Selected extract:
Wow! very good. indeed, let the fun start! succes.:+1:

email (option): info@wetblast.nl

Re: Continuation of my 1943 WM20 saga

Great shed...Somewhere 'proper' to work vastly increases the chances of success I'd say...Music is an essential as well IMO...In my case the duller the job (rubbing down components), the louder the music...:laughing: ....

That looks like a nice set of replacement forks you've bought and I'm sure they will work out to be the best course of action...Keep us posted on progress!...Ian

email (option): ian@wright52.plus.com

Re: Continuation of my 1943 WM20 saga

Do not take any chances with those forks
Too many times I have been at an event where the fork tubes fractured with very un-prety results for both rider & mount.
So have then grit blasted and crack tested at a minimum, X-rays are even better.
Particular close attention to the joints between the forgings & the tubes.
Bad enough for an old fart like me but a disaster if you end up being unable to work for months.
As you are probably going to have them painted in kakahi of some kind to match the bike then the only extra cost is the actual testing.
The tubes were furnace braized into the fittings so you should see a nice ring of yellow around the steel
If it is broken or shows any signs of corrosion then it is off to the frame man .

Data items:
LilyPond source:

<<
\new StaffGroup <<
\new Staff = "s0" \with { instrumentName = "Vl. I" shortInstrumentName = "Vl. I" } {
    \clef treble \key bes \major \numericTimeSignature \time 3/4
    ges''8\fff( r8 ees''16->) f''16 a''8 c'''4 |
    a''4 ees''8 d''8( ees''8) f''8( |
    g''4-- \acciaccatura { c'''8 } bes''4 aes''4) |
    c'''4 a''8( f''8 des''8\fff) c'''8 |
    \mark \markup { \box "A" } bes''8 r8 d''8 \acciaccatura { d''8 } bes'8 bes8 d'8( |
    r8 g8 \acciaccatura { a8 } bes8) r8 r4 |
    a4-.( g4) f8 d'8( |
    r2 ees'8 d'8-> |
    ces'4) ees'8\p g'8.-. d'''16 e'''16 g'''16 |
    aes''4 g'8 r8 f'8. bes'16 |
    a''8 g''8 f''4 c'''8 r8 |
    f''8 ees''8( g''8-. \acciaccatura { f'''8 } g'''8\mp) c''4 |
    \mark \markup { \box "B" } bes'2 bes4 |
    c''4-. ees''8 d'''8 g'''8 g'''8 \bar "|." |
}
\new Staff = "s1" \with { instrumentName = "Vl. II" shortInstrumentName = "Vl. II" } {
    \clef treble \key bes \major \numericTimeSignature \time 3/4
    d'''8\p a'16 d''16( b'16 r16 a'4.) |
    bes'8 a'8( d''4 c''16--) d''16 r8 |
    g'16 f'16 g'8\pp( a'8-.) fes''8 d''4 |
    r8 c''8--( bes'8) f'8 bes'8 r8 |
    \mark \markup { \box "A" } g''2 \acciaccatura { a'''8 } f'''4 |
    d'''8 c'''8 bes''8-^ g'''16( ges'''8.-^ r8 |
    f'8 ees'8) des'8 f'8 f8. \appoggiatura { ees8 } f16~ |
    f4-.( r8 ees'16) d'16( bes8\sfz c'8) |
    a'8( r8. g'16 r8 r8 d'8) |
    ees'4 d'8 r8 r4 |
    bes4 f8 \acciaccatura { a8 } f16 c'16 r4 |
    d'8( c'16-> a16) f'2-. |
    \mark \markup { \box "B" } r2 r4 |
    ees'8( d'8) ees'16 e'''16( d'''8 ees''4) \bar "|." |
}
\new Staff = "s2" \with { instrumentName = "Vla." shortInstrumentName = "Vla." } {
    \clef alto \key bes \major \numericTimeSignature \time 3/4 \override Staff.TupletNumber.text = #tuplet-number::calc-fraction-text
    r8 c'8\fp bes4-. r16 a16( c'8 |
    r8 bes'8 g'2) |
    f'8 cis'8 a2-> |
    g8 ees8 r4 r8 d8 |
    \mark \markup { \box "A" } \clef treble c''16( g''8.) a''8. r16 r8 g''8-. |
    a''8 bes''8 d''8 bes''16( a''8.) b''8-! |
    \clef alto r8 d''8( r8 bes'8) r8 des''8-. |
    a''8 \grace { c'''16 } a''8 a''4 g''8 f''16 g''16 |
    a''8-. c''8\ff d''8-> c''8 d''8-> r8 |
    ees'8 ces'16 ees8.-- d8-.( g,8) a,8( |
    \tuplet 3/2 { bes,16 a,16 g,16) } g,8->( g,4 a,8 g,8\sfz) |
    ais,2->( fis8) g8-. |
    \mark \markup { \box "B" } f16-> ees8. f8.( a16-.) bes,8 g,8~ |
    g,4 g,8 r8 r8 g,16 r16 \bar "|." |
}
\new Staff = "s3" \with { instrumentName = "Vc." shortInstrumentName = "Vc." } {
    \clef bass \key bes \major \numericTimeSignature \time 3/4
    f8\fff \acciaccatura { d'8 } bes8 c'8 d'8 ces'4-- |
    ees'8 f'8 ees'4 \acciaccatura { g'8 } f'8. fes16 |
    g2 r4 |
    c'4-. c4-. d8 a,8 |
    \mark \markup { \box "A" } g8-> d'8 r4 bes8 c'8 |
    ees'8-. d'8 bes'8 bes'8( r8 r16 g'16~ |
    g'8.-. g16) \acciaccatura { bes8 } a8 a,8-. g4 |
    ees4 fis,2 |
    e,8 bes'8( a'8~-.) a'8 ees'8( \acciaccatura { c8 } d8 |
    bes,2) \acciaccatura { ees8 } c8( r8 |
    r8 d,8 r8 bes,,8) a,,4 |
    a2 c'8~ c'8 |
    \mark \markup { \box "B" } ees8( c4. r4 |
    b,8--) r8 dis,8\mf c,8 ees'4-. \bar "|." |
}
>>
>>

Parts of the exercise:
1 - In the forum thread about the 1943 WM20, how are the fork tubes said to have been joined to the fittings?
2 - Reproduce the portion of the WM20 forum thread between "Do not take" and "rider & mount.", inclusive.
3 - Write the next part of the forum thread about the 1943 WM20 restoration, starting after its final sentence.

Results for each task:
1 - They were furnace brazed into the fittings.

2 -
Do not take any chances with those forks
Too many times I have been at an event where the fork tubes fractured with very un-prety results for both rider & mount.

3 -
Get local friction discs and avoid NOS or ebay / amazon as there is a lot of stuff out there that has well & truely passed it's use by date and can crumble in use .
Having ridden 450 Km back from a rally with no damping it makes bull riding look smooth & easy.
From memory I used A 65 discs for the steering and ended up getting some custom cut of the forks .

Re: Continuation of my 1943 WM20 saga

Well I havent been here for awhile but have recently picked up a few more parts and am currently testing mag for spark but that is really all I have been able to do on my project for the last year or so... Just wanted to say hello and feel alive and well... Just been busy with life ...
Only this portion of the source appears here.